• **Provided records**:
--- START ---
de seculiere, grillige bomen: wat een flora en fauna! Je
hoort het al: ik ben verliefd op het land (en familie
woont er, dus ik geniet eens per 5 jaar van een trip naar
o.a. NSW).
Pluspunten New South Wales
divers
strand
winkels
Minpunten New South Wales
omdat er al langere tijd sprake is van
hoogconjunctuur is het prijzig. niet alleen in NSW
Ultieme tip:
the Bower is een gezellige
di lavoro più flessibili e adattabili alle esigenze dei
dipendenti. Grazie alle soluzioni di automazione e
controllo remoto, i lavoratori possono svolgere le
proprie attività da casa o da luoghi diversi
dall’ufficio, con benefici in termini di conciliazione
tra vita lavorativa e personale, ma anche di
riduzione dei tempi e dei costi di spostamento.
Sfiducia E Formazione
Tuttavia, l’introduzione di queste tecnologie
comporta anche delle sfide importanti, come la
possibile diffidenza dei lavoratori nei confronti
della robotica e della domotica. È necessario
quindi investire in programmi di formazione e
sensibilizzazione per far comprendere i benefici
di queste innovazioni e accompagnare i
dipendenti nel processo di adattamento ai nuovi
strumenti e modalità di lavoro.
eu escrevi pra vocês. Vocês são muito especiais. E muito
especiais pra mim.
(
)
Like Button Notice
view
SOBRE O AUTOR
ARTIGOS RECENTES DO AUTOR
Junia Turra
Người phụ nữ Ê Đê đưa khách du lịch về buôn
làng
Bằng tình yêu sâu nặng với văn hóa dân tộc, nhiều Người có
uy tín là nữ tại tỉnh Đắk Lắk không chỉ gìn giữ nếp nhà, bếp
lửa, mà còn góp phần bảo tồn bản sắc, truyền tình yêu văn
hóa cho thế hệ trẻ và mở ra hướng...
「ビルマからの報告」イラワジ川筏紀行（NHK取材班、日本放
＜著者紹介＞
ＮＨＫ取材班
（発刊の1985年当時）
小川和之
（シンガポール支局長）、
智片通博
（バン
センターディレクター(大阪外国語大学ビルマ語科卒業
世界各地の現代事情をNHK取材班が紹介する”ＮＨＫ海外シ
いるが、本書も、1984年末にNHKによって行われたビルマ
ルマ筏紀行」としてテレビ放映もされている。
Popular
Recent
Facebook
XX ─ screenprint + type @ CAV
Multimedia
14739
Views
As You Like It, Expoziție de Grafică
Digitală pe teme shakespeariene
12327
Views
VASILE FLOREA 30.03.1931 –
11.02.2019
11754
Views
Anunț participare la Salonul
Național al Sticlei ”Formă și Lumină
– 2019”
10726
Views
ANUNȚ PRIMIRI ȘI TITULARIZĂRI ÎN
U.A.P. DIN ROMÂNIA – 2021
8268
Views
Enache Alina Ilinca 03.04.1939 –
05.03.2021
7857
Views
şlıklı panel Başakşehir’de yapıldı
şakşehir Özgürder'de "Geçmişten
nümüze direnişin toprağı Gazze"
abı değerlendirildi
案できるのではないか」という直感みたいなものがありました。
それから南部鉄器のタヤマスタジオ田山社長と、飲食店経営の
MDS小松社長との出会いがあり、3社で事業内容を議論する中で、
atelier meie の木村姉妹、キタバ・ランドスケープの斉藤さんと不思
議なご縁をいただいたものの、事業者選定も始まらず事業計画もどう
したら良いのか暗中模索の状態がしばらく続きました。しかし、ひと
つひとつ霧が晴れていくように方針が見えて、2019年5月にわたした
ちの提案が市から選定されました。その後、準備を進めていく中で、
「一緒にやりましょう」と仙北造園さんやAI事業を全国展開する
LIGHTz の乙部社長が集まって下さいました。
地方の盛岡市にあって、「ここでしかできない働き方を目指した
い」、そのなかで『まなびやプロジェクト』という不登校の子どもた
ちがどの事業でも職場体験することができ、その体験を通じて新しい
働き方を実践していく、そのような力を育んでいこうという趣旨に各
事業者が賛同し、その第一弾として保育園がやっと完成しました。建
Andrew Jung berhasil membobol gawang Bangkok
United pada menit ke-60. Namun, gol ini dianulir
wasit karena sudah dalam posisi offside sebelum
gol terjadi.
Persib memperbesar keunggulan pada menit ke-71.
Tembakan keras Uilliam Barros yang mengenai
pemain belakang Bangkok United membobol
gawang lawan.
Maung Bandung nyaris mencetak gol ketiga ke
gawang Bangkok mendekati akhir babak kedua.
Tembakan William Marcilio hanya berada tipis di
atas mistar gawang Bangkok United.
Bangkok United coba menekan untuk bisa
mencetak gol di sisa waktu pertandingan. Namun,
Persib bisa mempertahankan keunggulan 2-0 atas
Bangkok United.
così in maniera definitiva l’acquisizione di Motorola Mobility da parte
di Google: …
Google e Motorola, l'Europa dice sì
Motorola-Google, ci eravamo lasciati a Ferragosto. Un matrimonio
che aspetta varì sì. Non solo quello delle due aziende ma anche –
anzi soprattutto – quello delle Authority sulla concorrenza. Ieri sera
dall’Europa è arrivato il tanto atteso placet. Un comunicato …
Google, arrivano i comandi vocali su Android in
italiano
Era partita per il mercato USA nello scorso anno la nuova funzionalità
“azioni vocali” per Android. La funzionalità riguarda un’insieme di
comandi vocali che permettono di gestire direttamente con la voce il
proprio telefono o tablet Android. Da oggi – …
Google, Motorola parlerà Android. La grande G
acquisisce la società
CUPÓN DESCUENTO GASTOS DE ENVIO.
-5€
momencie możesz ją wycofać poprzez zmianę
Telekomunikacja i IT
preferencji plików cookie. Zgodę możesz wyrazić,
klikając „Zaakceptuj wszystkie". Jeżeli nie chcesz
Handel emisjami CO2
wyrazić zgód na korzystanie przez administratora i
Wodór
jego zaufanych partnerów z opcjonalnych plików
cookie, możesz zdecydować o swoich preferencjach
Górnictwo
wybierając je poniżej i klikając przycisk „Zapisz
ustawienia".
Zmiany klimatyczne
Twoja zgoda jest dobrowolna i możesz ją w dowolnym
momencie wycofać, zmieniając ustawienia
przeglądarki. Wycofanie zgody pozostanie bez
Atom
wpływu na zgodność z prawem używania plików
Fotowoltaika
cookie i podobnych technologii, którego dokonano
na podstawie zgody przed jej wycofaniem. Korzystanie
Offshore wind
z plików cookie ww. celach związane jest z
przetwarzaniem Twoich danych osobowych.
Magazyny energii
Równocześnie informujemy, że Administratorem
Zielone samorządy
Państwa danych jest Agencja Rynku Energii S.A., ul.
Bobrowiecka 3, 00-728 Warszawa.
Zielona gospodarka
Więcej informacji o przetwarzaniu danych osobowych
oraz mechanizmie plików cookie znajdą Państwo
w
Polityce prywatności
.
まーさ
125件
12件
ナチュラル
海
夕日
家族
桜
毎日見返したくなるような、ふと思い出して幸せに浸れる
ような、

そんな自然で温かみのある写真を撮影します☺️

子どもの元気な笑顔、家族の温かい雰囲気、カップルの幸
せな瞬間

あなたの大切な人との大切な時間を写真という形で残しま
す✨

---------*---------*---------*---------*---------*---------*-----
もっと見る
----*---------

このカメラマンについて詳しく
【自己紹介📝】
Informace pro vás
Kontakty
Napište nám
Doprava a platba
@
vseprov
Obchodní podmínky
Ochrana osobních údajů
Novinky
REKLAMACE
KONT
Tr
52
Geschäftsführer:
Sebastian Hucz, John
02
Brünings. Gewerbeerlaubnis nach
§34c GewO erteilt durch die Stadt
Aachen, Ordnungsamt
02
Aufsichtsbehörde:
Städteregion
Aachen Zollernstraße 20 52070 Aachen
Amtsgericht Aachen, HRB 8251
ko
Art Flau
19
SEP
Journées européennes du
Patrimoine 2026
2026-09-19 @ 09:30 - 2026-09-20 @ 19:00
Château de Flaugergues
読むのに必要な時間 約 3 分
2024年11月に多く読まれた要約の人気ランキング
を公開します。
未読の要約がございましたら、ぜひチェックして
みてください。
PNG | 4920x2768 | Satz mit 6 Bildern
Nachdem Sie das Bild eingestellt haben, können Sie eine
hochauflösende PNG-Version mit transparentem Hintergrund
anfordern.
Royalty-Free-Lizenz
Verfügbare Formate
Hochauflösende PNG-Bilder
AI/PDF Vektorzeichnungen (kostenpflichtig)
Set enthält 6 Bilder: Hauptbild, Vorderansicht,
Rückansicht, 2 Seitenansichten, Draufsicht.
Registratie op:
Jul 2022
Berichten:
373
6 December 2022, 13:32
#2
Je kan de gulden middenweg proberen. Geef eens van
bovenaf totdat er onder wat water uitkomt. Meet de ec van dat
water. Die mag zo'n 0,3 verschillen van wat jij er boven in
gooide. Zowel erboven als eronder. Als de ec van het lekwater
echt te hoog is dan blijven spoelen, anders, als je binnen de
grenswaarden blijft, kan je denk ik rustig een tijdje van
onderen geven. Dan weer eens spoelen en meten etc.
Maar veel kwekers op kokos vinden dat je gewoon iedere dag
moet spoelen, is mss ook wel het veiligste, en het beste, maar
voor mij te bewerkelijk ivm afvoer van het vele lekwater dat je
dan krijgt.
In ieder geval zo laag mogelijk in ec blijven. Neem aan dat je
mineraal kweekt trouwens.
--- END ---
• **Prompt**:
Which lines above hold the string "AUTOR"? Show each of them.

• **Completed exercise**:
SOBRE O AUTOR
ARTIGOS RECENTES DO AUTOR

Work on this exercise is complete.